#### ACTIVITY
Once the line holding "index tip: (485, 539)" is found in the listing below, write it out and each later line exactly, up to and including the one holding "pinky tip: (452, 677)".
◆ ◆ ◆
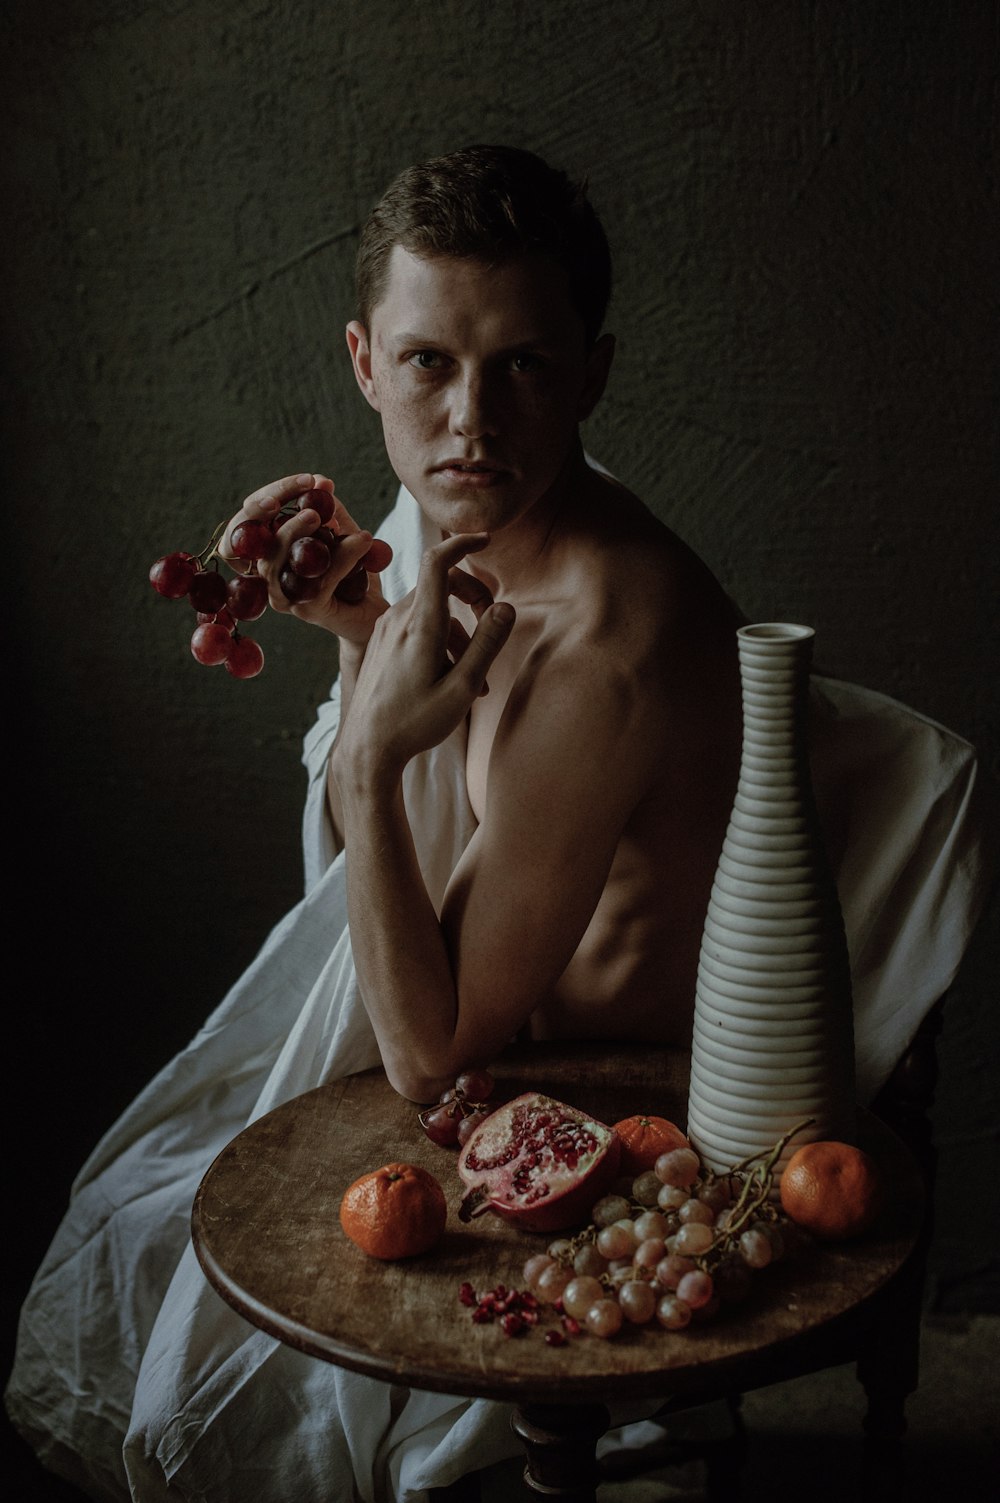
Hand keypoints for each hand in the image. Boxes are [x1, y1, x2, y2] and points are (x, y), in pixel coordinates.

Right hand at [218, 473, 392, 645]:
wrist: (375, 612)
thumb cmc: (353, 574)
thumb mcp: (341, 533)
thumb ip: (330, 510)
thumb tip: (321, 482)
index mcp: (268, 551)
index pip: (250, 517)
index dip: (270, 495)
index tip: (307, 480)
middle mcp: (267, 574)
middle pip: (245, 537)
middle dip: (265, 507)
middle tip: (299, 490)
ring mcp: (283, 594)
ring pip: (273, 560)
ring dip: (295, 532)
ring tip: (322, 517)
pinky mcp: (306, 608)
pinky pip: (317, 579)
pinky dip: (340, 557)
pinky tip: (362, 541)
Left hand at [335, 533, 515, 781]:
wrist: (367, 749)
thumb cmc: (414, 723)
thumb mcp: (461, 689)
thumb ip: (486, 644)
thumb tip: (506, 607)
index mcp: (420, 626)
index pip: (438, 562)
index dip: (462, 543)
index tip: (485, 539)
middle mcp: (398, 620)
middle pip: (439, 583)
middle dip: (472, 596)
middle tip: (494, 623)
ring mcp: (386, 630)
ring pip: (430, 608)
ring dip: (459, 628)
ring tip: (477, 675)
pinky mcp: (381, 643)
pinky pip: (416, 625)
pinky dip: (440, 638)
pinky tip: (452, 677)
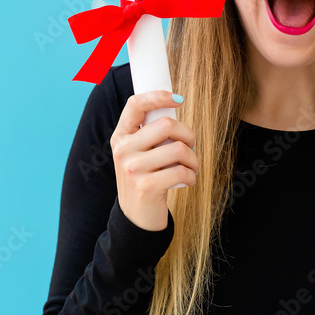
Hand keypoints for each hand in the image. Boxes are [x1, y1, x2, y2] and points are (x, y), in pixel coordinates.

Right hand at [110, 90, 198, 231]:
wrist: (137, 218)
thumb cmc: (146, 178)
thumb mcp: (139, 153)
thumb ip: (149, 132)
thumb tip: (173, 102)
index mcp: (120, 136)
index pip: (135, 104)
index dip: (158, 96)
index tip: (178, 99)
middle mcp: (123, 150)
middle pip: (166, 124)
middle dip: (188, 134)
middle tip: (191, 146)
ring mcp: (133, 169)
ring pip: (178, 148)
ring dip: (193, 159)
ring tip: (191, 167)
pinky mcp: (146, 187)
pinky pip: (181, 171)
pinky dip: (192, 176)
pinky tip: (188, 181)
◆ ◆ ◆
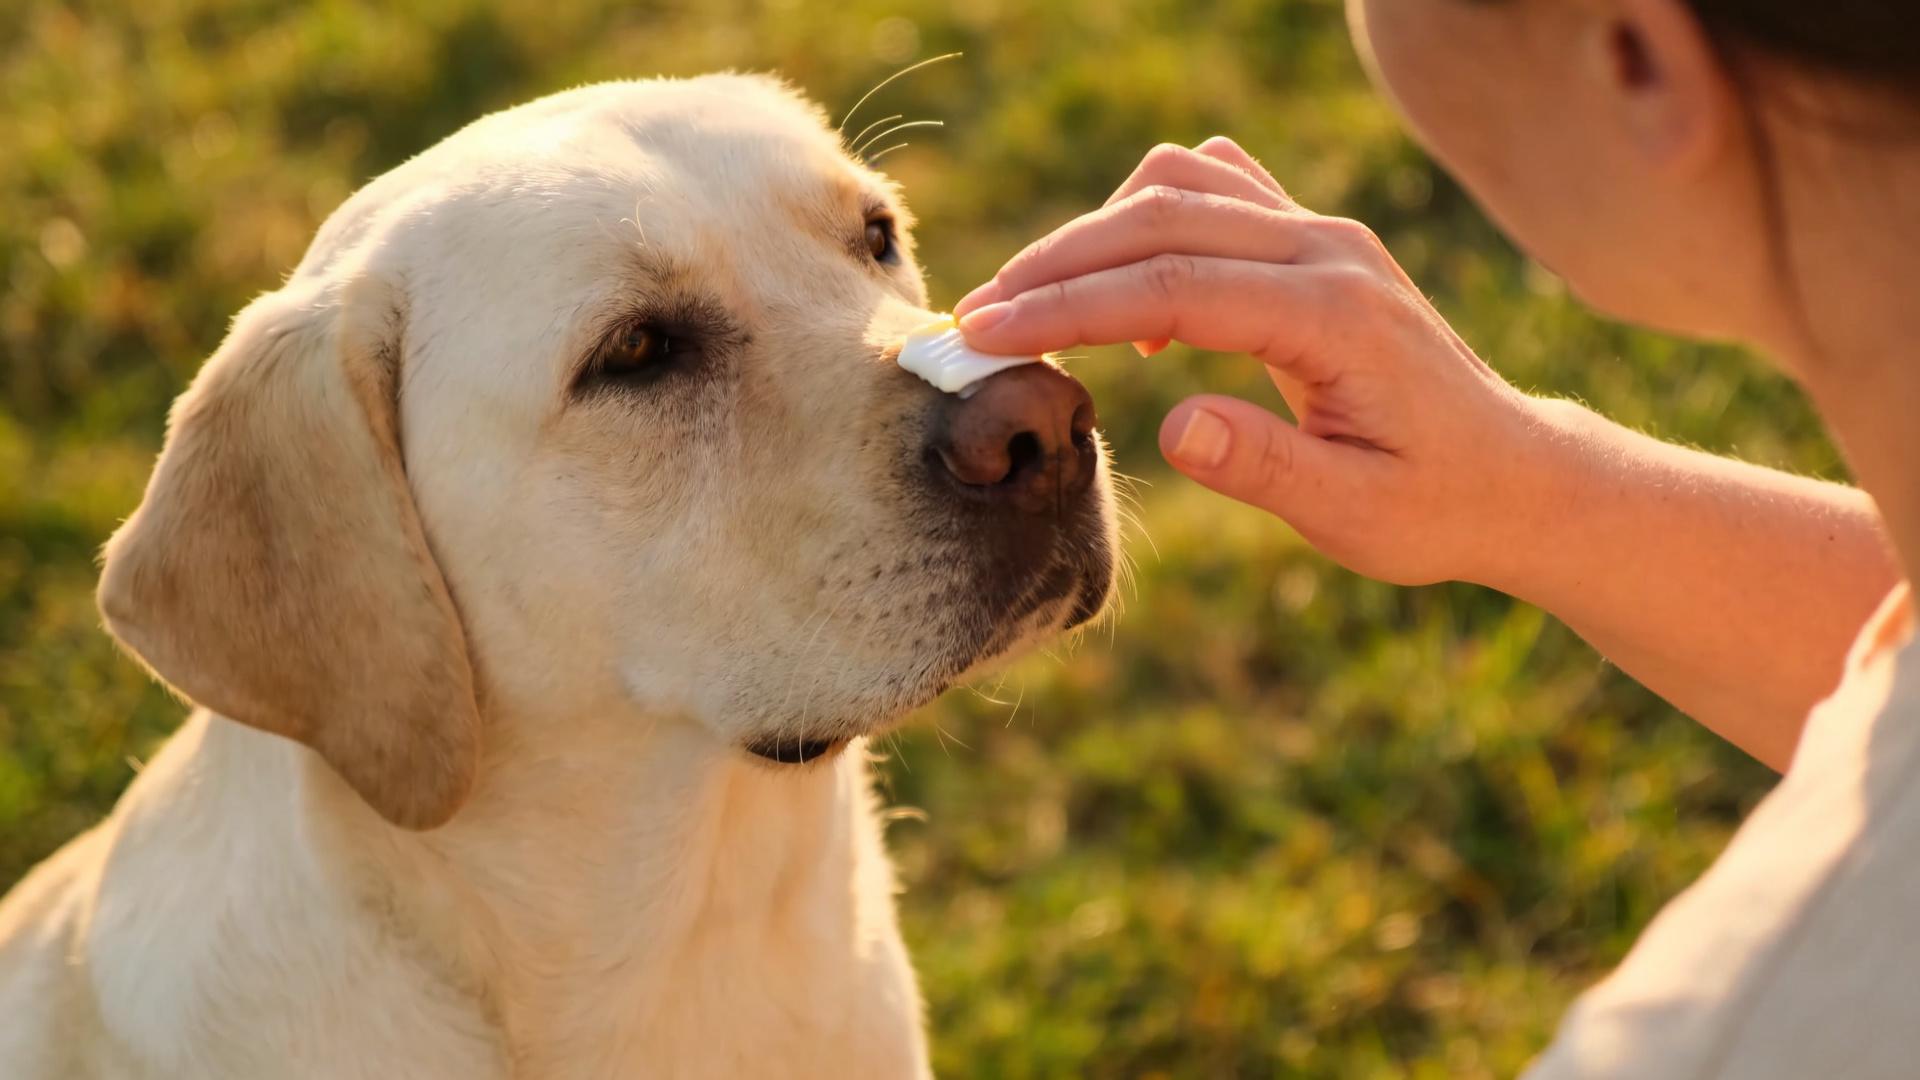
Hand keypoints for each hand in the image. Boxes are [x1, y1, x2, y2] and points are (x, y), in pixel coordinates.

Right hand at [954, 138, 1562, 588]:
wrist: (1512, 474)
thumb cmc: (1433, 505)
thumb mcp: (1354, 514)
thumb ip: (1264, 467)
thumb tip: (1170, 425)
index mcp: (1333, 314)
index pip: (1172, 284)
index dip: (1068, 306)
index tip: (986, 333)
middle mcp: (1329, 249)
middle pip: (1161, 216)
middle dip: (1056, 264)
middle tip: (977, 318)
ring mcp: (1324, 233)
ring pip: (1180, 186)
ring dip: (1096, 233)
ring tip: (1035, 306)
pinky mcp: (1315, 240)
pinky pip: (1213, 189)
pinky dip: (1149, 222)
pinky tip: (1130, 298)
◆ ◆ ◆
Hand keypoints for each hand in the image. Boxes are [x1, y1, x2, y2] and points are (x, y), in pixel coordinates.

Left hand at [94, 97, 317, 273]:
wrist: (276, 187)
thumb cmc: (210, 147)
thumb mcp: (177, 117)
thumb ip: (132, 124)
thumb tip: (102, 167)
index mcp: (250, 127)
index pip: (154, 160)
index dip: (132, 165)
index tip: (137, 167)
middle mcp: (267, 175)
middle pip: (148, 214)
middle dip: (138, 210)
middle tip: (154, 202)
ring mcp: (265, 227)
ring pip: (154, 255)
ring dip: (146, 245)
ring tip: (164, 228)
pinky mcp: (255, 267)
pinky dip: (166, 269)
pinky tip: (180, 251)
◆ ◆ ◆
#### RESULT OF THIS TASK
index tip: (485, 539)
middle mcp: (398, 620)
middle pip: (439, 583)
middle dip: (472, 596)
middle tip: (494, 623)
ring mcp: (386, 630)
ring pip: (430, 608)
ring dip: (459, 628)
ring tip: (477, 675)
pinky mcp: (381, 643)
pinky pip: (416, 625)
pinky dip: (440, 638)
pinky tip: (452, 677)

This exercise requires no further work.